Arctic Warbler
Learn to identify the Arctic Warbler by ear. Master the "tsi-tsi-tsi-trrrr!" phrase and tell it apart from similar species.
What the Arctic Warbler sounds like
Arctic Warbler is a sturdy, cool-toned leaf warbler with a long pale eyebrow and a neat, purposeful look. In the field it often seems calmer than twitchier warblers, working through willow or birch leaves and tossing out a dry, scratchy song.
“tsi-tsi-tsi-trrrr!”
How to tell it apart
Where you'll hear it
Breeding birds favor willow and birch scrub, river thickets, and open taiga in the far north. On migration and in winter, they use woodland edges, forest, secondary growth, and coastal groves.
Most conspicuous in late spring and summer, when males sing from exposed perches over scrub and young woodland.

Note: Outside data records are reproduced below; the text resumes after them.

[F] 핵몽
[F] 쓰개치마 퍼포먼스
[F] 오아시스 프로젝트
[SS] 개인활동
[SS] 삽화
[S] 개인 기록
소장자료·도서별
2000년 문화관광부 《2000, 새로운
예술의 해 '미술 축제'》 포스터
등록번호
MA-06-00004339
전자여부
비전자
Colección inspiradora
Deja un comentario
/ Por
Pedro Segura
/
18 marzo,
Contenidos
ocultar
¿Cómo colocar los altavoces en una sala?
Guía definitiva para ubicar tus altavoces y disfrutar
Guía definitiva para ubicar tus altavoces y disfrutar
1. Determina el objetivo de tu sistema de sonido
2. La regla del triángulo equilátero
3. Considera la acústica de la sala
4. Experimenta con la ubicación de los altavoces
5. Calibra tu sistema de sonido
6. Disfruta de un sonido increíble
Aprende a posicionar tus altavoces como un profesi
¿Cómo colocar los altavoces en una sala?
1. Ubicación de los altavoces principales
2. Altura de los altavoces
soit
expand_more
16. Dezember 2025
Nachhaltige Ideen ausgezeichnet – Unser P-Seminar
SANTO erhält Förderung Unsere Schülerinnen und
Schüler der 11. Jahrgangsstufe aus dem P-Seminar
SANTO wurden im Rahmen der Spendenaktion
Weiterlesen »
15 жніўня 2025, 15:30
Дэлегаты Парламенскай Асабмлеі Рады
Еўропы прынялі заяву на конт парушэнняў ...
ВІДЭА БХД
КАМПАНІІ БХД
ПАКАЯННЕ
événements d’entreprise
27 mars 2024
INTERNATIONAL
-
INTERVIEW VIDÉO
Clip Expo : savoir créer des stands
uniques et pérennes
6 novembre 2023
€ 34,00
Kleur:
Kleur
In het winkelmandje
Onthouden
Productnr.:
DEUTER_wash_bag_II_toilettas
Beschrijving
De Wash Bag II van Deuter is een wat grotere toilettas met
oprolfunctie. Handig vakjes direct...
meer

During migration and winter it can be quieter, slipping through the canopy with sharp buzzy calls.
Similar species
Common Chiffchaff
Check the legs: Arctic has pale yellowish, orange-brown, or pinkish legs, while Chiffchaff's are dark, often almost black.
Eastern Crowned Warbler
Eastern Crowned usually shows a short, narrow pale wing bar on the greater coverts, sometimes with only a faint extra bar; Arctic's main greater-covert bar can look broader and its face plainer.
Greenish Warbler
Greenish Warbler usually shows just one wing bar on the greater coverts too, so wing-bar count alone will not separate it; Two-barred Warbler is the one with two obvious bars.